*** Data to process ***

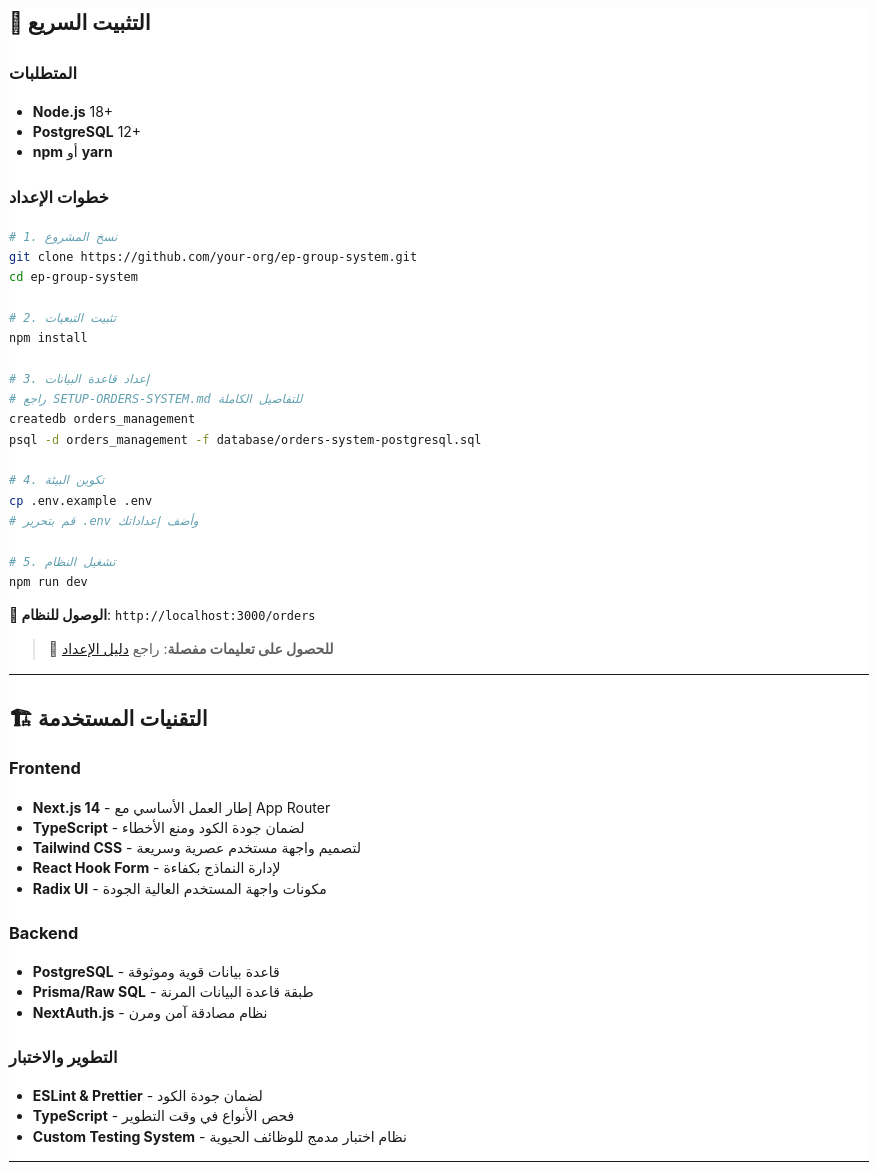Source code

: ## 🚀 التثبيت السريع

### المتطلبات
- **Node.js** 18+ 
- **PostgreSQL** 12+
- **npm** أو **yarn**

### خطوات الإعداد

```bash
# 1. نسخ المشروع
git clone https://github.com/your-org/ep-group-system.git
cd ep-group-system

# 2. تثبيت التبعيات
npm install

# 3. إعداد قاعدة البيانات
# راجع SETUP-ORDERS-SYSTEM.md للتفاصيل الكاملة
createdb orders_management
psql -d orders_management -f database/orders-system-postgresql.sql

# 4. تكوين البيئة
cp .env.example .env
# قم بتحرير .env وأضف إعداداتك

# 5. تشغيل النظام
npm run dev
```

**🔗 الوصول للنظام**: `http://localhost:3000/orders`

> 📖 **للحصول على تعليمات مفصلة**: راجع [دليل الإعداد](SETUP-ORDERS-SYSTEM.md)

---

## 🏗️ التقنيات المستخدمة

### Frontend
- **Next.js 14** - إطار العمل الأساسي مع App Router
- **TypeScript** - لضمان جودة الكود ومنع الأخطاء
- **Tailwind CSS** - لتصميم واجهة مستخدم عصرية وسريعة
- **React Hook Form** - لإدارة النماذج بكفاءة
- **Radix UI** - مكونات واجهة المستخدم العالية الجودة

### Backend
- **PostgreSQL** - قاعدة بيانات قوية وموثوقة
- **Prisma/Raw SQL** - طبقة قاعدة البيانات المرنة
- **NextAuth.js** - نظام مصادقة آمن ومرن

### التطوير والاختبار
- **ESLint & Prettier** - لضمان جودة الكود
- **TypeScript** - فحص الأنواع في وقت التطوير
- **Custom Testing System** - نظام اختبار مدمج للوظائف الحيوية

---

*** End of Data to process ***
*** Data to process ***

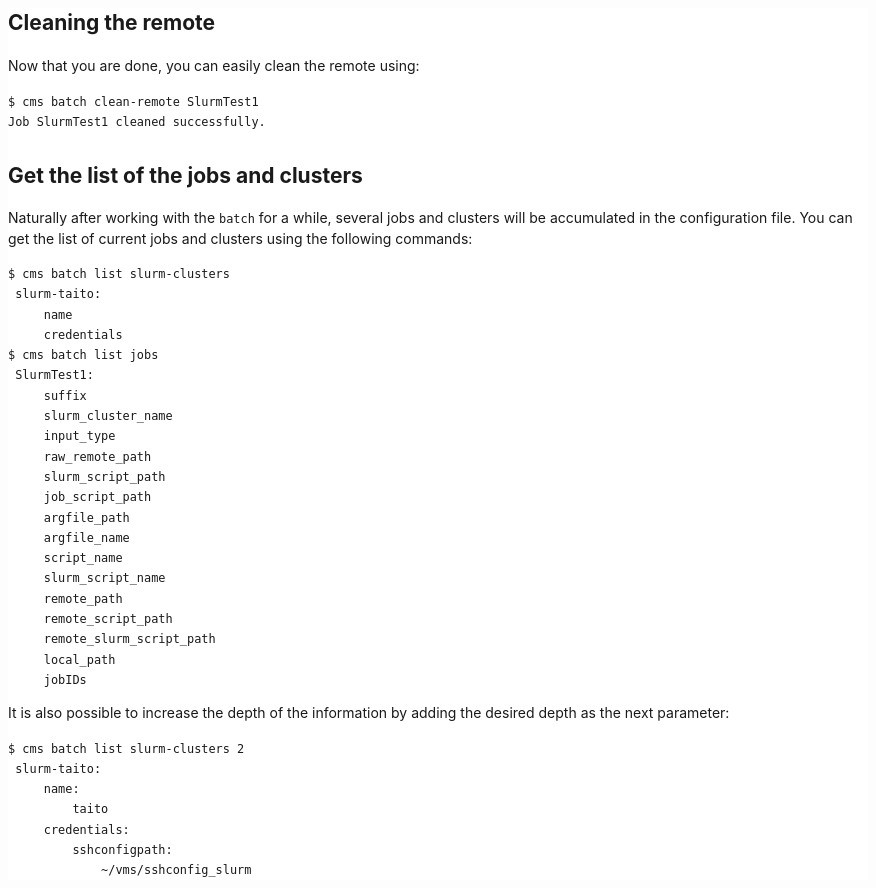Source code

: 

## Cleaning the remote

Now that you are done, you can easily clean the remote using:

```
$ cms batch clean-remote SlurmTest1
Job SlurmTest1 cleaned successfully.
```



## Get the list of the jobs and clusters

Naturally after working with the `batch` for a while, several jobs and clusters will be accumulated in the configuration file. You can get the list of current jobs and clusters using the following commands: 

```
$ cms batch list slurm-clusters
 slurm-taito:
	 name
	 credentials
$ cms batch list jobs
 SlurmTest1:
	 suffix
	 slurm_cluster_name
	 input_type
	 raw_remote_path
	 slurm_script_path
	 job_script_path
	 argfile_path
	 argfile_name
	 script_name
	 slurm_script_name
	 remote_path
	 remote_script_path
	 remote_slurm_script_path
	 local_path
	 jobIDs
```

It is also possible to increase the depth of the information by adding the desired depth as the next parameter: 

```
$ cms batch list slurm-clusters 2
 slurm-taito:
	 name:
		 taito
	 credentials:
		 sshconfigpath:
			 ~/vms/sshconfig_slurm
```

*** End of Data to process ***
*** Data to process ***

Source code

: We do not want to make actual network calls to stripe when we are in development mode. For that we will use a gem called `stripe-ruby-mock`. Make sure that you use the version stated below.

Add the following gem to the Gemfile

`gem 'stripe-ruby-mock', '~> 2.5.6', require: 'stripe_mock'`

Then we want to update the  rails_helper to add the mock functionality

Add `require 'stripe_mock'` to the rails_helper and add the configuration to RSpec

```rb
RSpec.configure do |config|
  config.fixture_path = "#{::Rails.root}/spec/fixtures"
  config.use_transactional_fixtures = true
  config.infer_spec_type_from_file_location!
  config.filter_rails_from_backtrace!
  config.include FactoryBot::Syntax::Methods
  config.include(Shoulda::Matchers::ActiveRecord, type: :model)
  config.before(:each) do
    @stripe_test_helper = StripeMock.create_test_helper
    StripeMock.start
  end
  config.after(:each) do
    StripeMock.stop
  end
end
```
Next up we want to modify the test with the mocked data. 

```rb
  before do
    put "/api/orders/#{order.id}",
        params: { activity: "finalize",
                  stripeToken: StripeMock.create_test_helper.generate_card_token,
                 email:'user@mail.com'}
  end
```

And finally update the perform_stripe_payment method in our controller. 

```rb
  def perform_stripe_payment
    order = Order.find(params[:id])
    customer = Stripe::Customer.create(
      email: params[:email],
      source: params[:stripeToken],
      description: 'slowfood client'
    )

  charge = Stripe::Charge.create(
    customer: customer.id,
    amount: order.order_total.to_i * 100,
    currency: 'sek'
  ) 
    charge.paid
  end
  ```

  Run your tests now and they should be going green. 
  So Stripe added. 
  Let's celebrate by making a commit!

*** End of Data to process ***

◆ Task directions ◆
Across the lines of the material above, tally those holding the word "charge" and state the number by itself.

◆ Exercise result ◆
2